I agree. That is why I like my rigid SS. You ride with the trail rather than cleave through it. you pump and flow even over little rocks and logs. Now I love my geared 29'er with a suspension fork but the rigid SS is just pure riding.


----------



## Mr.Bee (Aug 22, 2010)

I ride a fixed 29er adult BMX bike cause I'm stupid and old:thumbsup









Gears and breaks are expensive


----------



## SpiderMike (Oct 5, 2005)

My Schwinn Predator 24 is just too little. I've thought about getting a Firemans Texas Cruzer 29 or 26 to replace it. But I am afraid the 1x1 would get jealous and eat it or something.

Firemans Texas Cruzer-BMX, Singlespeed, Bicycles


----------



## Mr.Bee (Aug 22, 2010)

Oh I would like a ride Texas Fireman  and pop a coldie off its BB.
There rugged but sexy look'n.


----------



## 1SPD (Apr 25, 2010)

I ride a 29er SS now but when I make plans to go to the pump track I take my wifes bike. Its got 26" wheels but she is only 5'4" so its a 16" frame with all XTR parts on it and a 80mm Rock Shox on it. So for me, it's like hoping on a cruiser bmx bike. I simply swap seat/post and slam the seat. It has gears (she won't let me make it a ss) but it sure as hell is much easier to roll around, manual, jump, hop...on the pump track than my 29er xc set up. Fun as hell for sure!

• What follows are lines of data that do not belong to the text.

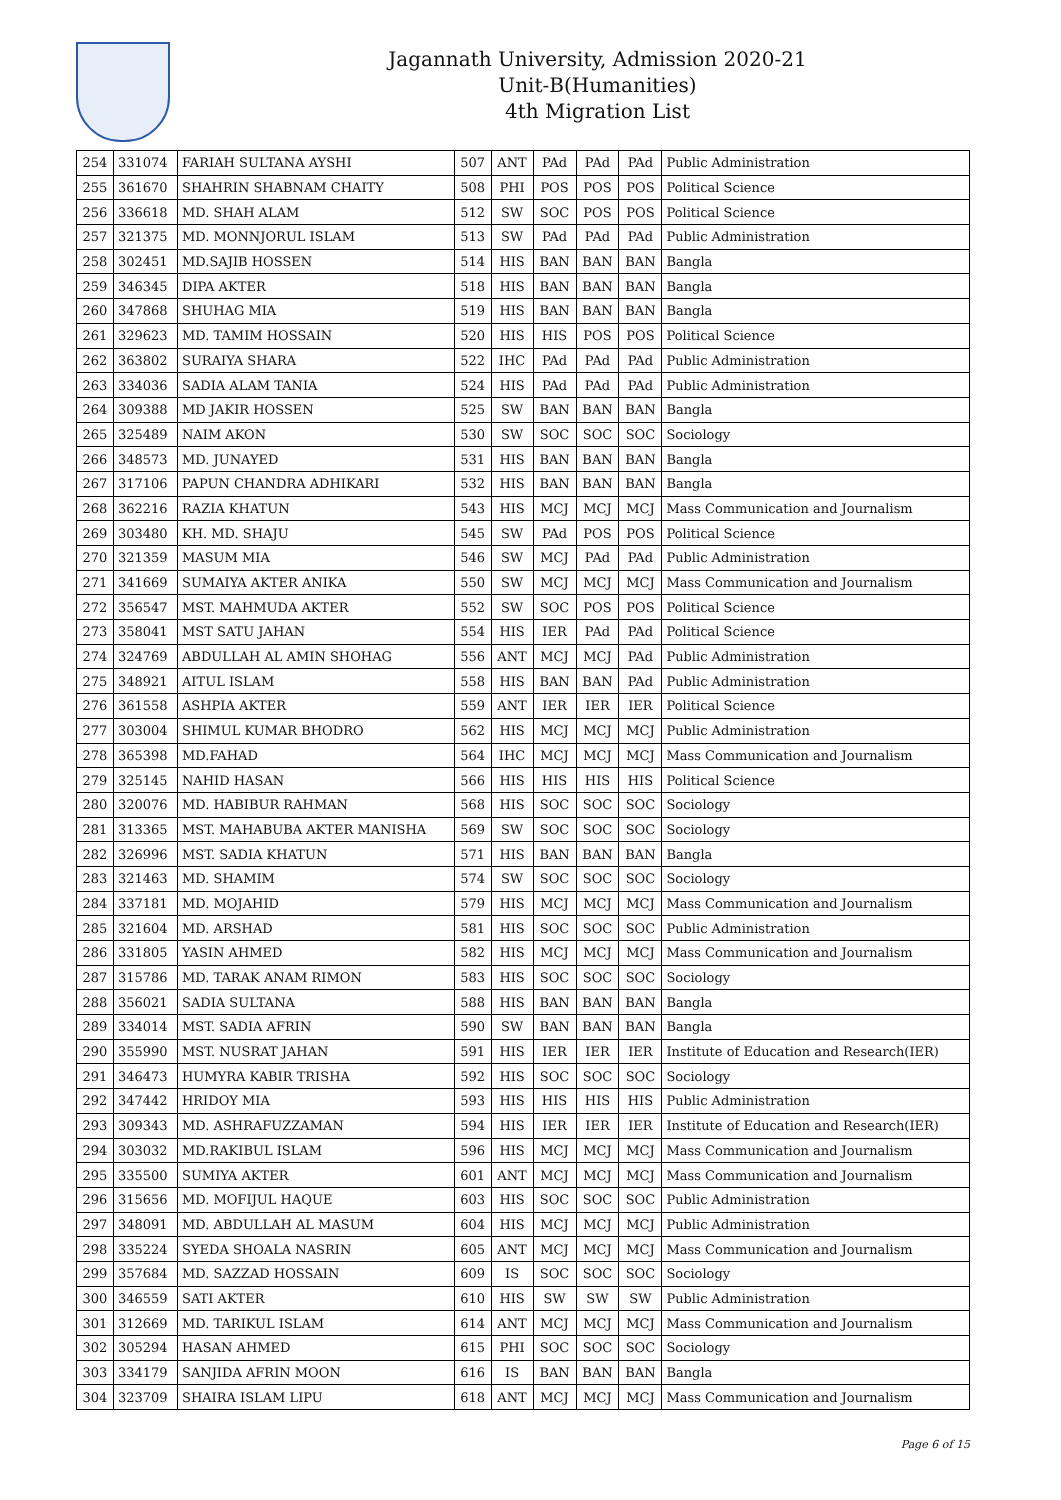Jagannath University, Admission 2020-21
Unit-B(Humanities)
4th Migration List
| 254 | 331074 | FARIAH SULTANA AYSHI | 507 | ANT | PAd | PAd | PAd | Public Administration |
| 255 | 361670 | SHAHRIN SHABNAM CHAITY | 508 | PHI | POS | POS | POS | Political Science |
| 256 | 336618 | MD. SHAH ALAM | 512 | SW | SOC | POS | POS | Political Science |
| 257 | 321375 | MD. MONNJORUL ISLAM | 513 | SW | PAd | PAd | PAd | Public Administration |
| 258 | 302451 | MD.SAJIB HOSSEN | 514 | HIS | BAN | BAN | BAN | Bangla |
| 259 | 346345 | DIPA AKTER | 518 | HIS | BAN | BAN | BAN | Bangla |
| 260 | 347868 | SHUHAG MIA | 519 | HIS | BAN | BAN | BAN | Bangla |
| 261 | 329623 | MD. TAMIM HOSSAIN | 520 | HIS | HIS | POS | POS | Political Science |
| 262 | 363802 | SURAIYA SHARA | 522 | IHC | PAd | PAd | PAd | Public Administration |
| 263 | 334036 | SADIA ALAM TANIA | 524 | HIS | PAd | PAd | PAd | Public Administration |
| 264 | 309388 | MD JAKIR HOSSEN | 525 | SW | BAN | BAN | BAN | Bangla |
| 265 | 325489 | NAIM AKON | 530 | SW | SOC | SOC | SOC | Sociology |
| 266 | 348573 | MD. JUNAYED | 531 | HIS | BAN | BAN | BAN | Bangla |
| 267 | 317106 | PAPUN CHANDRA ADHIKARI | 532 | HIS | BAN | BAN | BAN | Bangla |
| 268 | 362216 | RAZIA KHATUN | 543 | HIS | MCJ | MCJ | MCJ | Mass Communication and Journalism |
| 269 | 303480 | KH. MD. SHAJU | 545 | SW | PAd | POS | POS | Political Science |
| 270 | 321359 | MASUM MIA | 546 | SW | MCJ | PAd | PAd | Public Administration |
| 271 | 341669 | SUMAIYA AKTER ANIKA | 550 | SW | MCJ | MCJ | MCJ | Mass Communication and Journalism |
| 272 | 356547 | MST. MAHMUDA AKTER | 552 | SW | SOC | POS | POS | Political Science |
| 273 | 358041 | MST SATU JAHAN | 554 | HIS | IER | PAd | PAd | Political Science |
| 274 | 324769 | ABDULLAH AL AMIN SHOHAG | 556 | ANT | MCJ | MCJ | PAd | Public Administration |
| 275 | 348921 | AITUL ISLAM | 558 | HIS | BAN | BAN | PAd | Public Administration |
| 276 | 361558 | ASHPIA AKTER | 559 | ANT | IER | IER | IER | Political Science |
| 277 | 303004 | SHIMUL KUMAR BHODRO | 562 | HIS | MCJ | MCJ | MCJ | Public Administration |
| 278 | 365398 | MD.FAHAD | 564 | IHC | MCJ | MCJ | MCJ | Mass Communication and Journalism |
| 279 | 325145 | NAHID HASAN | 566 | HIS | HIS | HIS | HIS | Political Science |
| 280 | 320076 | MD. HABIBUR RAHMAN | 568 | HIS | SOC | SOC | SOC | Sociology |
| 281 | 313365 | MST. MAHABUBA AKTER MANISHA | 569 | SW | SOC | SOC | SOC | Sociology |
| 282 | 326996 | MST. SADIA KHATUN | 571 | HIS | BAN | BAN | BAN | Bangla |
| 283 | 321463 | MD. SHAMIM | 574 | SW | SOC | SOC | SOC | Sociology |
| 284 | 337181 | MD. MOJAHID | 579 | HIS | MCJ | MCJ | MCJ | Mass Communication and Journalism |
| 285 | 321604 | MD. ARSHAD | 581 | HIS | SOC | SOC | SOC | Public Administration |
| 286 | 331805 | YASIN AHMED | 582 | HIS | MCJ | MCJ | MCJ | Mass Communication and Journalism |
| 287 | 315786 | MD. TARAK ANAM RIMON | 583 | HIS | SOC | SOC | SOC | Sociology |
| 288 | 356021 | SADIA SULTANA | 588 | HIS | BAN | BAN | BAN | Bangla |
| 289 | 334014 | MST. SADIA AFRIN | 590 | SW | BAN | BAN | BAN | Bangla |
| 290 | 355990 | MST. NUSRAT JAHAN | 591 | HIS | IER | IER | IER | Institute of Education and Research(IER) |
| 291 | 346473 | HUMYRA KABIR TRISHA | 592 | HIS | SOC | SOC | SOC | Sociology |
| 292 | 347442 | HRIDOY MIA | 593 | HIS | HIS | HIS | HIS | Public Administration |
| 293 | 309343 | MD. ASHRAFUZZAMAN | 594 | HIS | IER | IER | IER | Institute of Education and Research(IER) |
| 294 | 303032 | MD.RAKIBUL ISLAM | 596 | HIS | MCJ | MCJ | MCJ | Mass Communication and Journalism |
| 295 | 335500 | SUMIYA AKTER | 601 | ANT | MCJ | MCJ | MCJ | Mass Communication and Journalism |
| 296 | 315656 | MD. MOFIJUL HAQUE | 603 | HIS | SOC | SOC | SOC | Public Administration |
| 297 | 348091 | MD. ABDULLAH AL MASUM | 604 | HIS | MCJ | MCJ | MCJ | Public Administration |
| 298 | 335224 | SYEDA SHOALA NASRIN | 605 | ANT | MCJ | MCJ | MCJ | Mass Communication and Journalism |
| 299 | 357684 | MD. SAZZAD HOSSAIN | 609 | IS | SOC | SOC | SOC | Sociology |
| 300 | 346559 | SATI AKTER | 610 | HIS | SW | SW | SW | Public Administration |
| 301 | 312669 | MD. TARIKUL ISLAM | 614 | ANT | MCJ | MCJ | MCJ | Mass Communication and Journalism |
| 302 | 305294 | HASAN AHMED | 615 | PHI | SOC | SOC | SOC | Sociology |
| 303 | 334179 | SANJIDA AFRIN MOON | 616 | IS | BAN | BAN | BAN | Bangla |
| 304 | 323709 | SHAIRA ISLAM LIPU | 618 | ANT | MCJ | MCJ | MCJ | Mass Communication and Journalism |
Page 6 of 15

I have no plans on building up another geared bike in the future for my trail riding.


----------



## TrailNRG (Jul 21, 2010)

Hey Bee -
How'd you get chain tension on that rig???? Magic gear calculator?


----------



## umarth (Dec 5, 2007)

Mr.Bee said:


> I ride a fixed 29er adult BMX bike cause I'm stupid and old:thumbsup
> Gears and breaks are expensive


No, health insurance is expensive.

What size are those tires? From here it looks more like a cross bike than a 29er.

Looks nice though.


----------



## Godless Communist (May 8, 2007)

Adult BMX? Those are called Firemans Texas Cruzers around these parts! Here are mine:

26"








24"








26"








29"









BMX for life, yo.


----------